▸ **TEXT PASSAGE**
---+---

As wireless communication systems evolve, wireless system design has become increasingly demanding in relation to equipment and performance requirements. Future wireless systems, which will be third generation (3G) and fourth generation (4G) systems compared to the first generation (1G) analog and second generation (2G) digital systems currently in use, will be required to provide high quality high transmission rate data services in addition to high quality voice services. Concurrent with the system service performance requirements will be equipment design constraints, which will strongly impact the design of mobile terminals. The 3G and 4G wireless mobile terminals will be required to be smaller, lighter, more power-efficient units that are also capable of providing the sophisticated voice and data services required of these future wireless systems.

---+---

▸ **EXTRACTED DATA**
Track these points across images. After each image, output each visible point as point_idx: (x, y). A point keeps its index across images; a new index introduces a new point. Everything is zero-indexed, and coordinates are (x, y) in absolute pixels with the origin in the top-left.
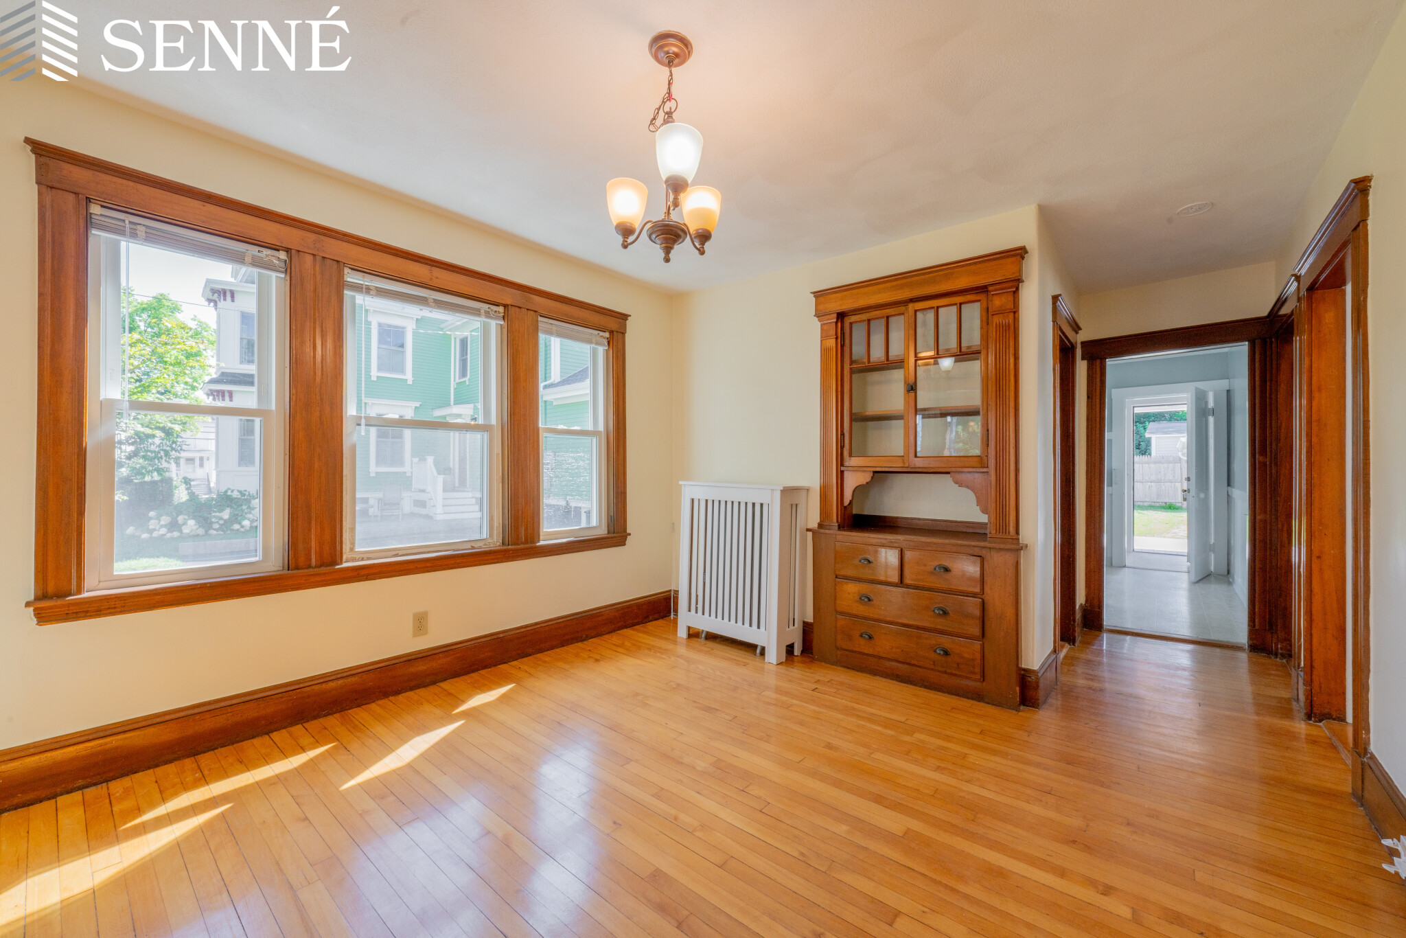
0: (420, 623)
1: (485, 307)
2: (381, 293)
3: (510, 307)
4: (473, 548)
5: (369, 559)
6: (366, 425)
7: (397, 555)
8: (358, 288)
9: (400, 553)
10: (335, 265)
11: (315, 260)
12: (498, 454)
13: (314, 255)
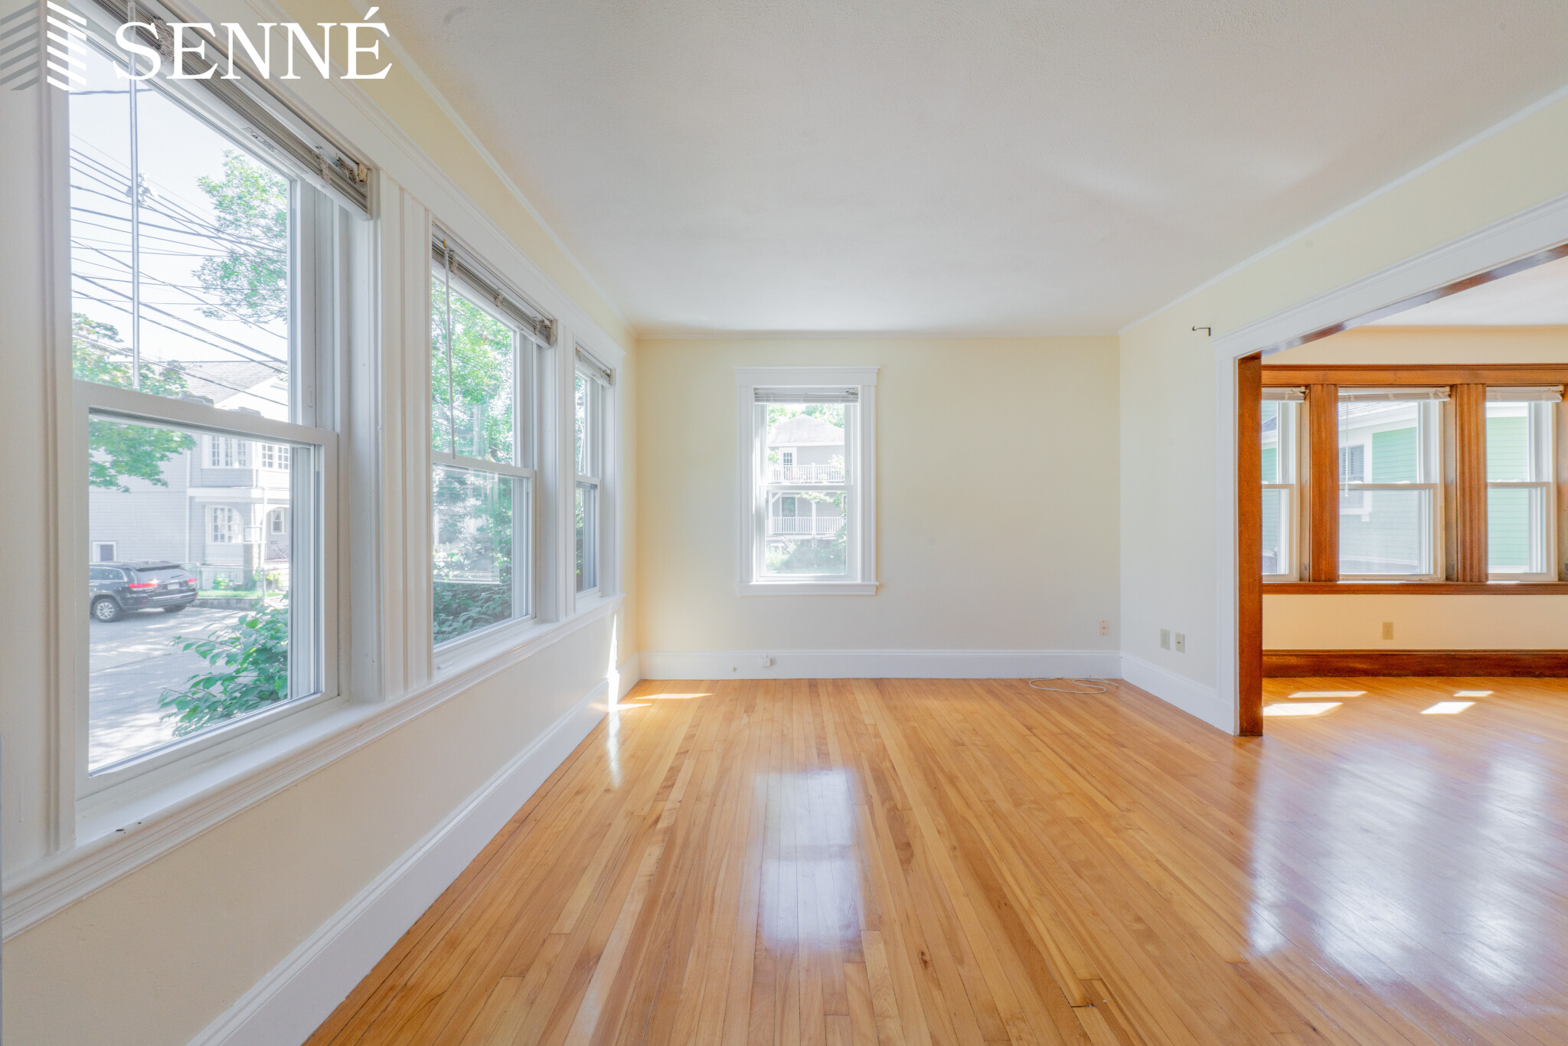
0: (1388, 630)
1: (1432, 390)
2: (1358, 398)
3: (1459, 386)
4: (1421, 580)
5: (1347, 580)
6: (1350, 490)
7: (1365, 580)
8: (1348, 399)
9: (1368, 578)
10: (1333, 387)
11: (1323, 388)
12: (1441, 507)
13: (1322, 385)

---+---

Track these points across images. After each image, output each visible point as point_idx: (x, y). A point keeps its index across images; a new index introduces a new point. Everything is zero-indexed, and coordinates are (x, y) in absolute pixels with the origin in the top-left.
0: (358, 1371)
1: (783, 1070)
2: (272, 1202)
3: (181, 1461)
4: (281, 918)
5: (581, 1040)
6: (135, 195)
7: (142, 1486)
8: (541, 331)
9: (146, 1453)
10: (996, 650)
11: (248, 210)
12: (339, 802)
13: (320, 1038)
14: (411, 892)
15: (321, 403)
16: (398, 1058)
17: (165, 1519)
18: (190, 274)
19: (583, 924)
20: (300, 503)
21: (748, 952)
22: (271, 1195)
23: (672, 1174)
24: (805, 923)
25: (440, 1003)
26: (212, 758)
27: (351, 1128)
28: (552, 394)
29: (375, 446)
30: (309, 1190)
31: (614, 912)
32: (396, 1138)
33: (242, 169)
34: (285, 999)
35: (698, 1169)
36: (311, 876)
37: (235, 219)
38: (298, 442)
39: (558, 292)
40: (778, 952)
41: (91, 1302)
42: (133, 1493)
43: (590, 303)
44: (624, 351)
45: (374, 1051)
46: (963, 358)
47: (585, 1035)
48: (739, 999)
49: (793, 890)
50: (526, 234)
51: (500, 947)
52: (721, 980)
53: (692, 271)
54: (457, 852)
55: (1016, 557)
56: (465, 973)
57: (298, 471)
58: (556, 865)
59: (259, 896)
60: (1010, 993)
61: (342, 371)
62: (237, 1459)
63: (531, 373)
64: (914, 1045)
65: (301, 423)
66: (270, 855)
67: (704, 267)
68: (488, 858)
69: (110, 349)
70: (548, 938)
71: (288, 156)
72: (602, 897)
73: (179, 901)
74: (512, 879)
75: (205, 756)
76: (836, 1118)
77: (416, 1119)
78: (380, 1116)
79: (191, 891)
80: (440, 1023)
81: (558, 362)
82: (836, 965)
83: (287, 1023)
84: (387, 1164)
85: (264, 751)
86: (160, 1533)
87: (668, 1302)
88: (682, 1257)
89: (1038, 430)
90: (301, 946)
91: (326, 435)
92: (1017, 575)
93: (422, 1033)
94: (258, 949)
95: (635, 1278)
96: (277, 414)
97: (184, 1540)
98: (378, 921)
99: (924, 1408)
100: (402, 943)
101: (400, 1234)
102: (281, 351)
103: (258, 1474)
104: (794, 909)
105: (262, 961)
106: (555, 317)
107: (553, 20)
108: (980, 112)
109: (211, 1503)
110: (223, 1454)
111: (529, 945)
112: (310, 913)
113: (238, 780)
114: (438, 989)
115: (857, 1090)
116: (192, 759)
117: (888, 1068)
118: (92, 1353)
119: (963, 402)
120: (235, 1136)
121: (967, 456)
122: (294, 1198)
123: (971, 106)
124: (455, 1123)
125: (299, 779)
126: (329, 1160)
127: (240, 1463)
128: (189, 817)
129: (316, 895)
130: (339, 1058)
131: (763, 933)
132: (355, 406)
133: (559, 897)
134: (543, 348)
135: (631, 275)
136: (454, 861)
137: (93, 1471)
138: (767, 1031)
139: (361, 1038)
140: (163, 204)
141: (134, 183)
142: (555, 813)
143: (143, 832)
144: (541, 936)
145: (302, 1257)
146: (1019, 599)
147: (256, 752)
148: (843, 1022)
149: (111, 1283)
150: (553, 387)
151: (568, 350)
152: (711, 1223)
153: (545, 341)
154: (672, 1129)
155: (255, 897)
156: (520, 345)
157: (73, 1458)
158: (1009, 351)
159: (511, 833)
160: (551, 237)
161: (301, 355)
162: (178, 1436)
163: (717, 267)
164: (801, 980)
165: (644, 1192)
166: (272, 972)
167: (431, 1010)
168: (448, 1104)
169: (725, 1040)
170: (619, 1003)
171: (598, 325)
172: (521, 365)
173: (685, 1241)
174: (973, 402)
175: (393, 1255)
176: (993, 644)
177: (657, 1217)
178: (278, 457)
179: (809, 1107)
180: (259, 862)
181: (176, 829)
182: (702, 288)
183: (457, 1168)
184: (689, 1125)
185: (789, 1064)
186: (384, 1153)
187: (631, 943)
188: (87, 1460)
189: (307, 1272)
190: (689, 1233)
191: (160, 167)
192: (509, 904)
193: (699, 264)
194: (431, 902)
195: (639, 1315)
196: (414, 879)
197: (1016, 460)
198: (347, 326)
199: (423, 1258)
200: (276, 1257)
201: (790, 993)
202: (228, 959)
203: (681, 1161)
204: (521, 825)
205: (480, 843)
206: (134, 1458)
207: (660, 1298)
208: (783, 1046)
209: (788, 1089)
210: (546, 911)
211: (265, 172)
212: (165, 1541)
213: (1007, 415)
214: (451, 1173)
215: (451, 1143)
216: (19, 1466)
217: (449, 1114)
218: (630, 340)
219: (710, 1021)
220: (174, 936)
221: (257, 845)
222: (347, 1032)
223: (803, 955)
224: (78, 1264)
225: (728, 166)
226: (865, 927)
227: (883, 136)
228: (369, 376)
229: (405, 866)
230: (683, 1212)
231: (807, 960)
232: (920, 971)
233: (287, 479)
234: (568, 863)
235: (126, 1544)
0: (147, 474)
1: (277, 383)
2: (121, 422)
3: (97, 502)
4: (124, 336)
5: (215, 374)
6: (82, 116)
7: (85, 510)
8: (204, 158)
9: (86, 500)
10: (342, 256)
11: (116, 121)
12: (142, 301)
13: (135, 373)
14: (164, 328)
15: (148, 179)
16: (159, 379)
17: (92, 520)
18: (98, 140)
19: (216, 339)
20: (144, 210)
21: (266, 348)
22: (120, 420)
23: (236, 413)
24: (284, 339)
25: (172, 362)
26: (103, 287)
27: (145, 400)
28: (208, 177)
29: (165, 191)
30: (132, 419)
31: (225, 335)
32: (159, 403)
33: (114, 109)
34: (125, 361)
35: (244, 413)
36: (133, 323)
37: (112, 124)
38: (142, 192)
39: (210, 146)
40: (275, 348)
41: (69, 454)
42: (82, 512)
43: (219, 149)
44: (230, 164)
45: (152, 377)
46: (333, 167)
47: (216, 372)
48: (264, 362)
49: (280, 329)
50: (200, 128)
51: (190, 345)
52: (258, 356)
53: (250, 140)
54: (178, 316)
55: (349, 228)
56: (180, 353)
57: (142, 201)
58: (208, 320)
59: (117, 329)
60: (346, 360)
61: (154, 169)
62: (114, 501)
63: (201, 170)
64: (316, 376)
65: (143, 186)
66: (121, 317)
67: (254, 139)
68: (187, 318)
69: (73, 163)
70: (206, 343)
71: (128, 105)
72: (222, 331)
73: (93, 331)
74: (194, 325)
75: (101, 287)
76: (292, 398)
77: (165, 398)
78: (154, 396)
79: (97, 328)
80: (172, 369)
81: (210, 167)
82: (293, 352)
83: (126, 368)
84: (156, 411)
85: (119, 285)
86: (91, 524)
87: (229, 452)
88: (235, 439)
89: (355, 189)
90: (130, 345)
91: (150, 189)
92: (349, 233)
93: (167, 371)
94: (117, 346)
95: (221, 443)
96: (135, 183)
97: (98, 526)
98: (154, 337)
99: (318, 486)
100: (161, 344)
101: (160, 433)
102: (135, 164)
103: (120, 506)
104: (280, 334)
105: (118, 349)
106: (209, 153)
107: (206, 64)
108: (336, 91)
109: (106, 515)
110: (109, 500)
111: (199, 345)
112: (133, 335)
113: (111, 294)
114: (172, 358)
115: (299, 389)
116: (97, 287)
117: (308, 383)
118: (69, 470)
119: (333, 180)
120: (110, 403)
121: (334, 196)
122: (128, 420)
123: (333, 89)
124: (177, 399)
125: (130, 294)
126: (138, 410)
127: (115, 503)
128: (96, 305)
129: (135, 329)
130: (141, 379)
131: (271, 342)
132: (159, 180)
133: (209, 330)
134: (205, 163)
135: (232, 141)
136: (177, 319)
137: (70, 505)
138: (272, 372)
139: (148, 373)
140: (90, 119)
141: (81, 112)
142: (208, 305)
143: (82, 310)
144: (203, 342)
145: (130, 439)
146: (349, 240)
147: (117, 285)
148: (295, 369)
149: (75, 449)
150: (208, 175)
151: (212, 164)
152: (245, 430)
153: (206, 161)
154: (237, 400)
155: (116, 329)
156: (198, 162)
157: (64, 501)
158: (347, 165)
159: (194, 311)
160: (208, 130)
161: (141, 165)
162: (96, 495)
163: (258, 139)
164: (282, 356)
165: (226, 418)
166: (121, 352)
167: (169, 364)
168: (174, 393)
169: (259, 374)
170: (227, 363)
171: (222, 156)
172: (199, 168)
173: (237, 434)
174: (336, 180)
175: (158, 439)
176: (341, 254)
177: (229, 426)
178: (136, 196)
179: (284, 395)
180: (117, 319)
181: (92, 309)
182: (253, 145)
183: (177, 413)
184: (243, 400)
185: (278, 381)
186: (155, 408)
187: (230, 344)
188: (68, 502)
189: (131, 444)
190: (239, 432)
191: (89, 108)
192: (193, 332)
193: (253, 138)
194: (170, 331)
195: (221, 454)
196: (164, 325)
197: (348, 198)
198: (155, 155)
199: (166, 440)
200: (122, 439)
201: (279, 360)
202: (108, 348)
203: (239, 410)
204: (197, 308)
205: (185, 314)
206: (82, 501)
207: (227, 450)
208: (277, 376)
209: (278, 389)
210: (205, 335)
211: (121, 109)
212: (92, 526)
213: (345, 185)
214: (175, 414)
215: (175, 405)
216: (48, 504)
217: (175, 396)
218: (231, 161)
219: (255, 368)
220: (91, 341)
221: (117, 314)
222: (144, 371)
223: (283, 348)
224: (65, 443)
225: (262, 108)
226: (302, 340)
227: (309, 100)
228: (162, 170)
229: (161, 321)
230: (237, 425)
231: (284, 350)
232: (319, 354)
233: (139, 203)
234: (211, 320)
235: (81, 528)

---+---

▸ **QUESTIONS TO ANSWER**
a – List each generation of wireless system named in the passage on wireless system design, along with its abbreviation.
b – Please carry the passage on wireless system design forward from its last sentence.

▸ **SOLVED PROBLEMS**
a –
First generation (1G) analog systems
Second generation (2G) digital systems
Third generation (3G) systems
Fourth generation (4G) systems

b –
Time-varying multi-path fading is an effect in wireless systems whereby a transmitted signal propagates along multiple paths to a receiver causing fading of the received signal due to the constructive and destructive summing of the signals at the receiver. Several methods are known for overcoming the effects of multi-path fading, such as time interleaving with error correction coding, implementing frequency diversity by utilizing spread spectrum techniques, or transmitter power control techniques. Each of these techniques, however, has drawbacks in regard to use for 3G and 4G wireless systems. Time interleaving may introduce unnecessary delay, spread spectrum techniques may require large bandwidth allocation to overcome a large coherence bandwidth, and power control techniques may require higher transmitter power than is desirable for sophisticated receiver-to-transmitter feedback techniques that increase mobile terminal complexity. All of these drawbacks have negative impact on achieving the desired characteristics for third and fourth generation mobile terminals.
Antenna diversity is another technique for overcoming the effects of multi-path fading in wireless systems. In transmit diversity, a signal is multiplexed and processed to generate a number of separate signals that are then transmitted via two or more physically separated antennas. Similarly, in reception diversity, two or more physically separated antennas are used to receive a signal, which is then processed through combining and switching to generate a received signal. Various systems, known as multiple-input multiple-output (MIMO) systems, employ both transmit diversity and reception diversity, and provide multiplexing and diversity gains in wireless communication.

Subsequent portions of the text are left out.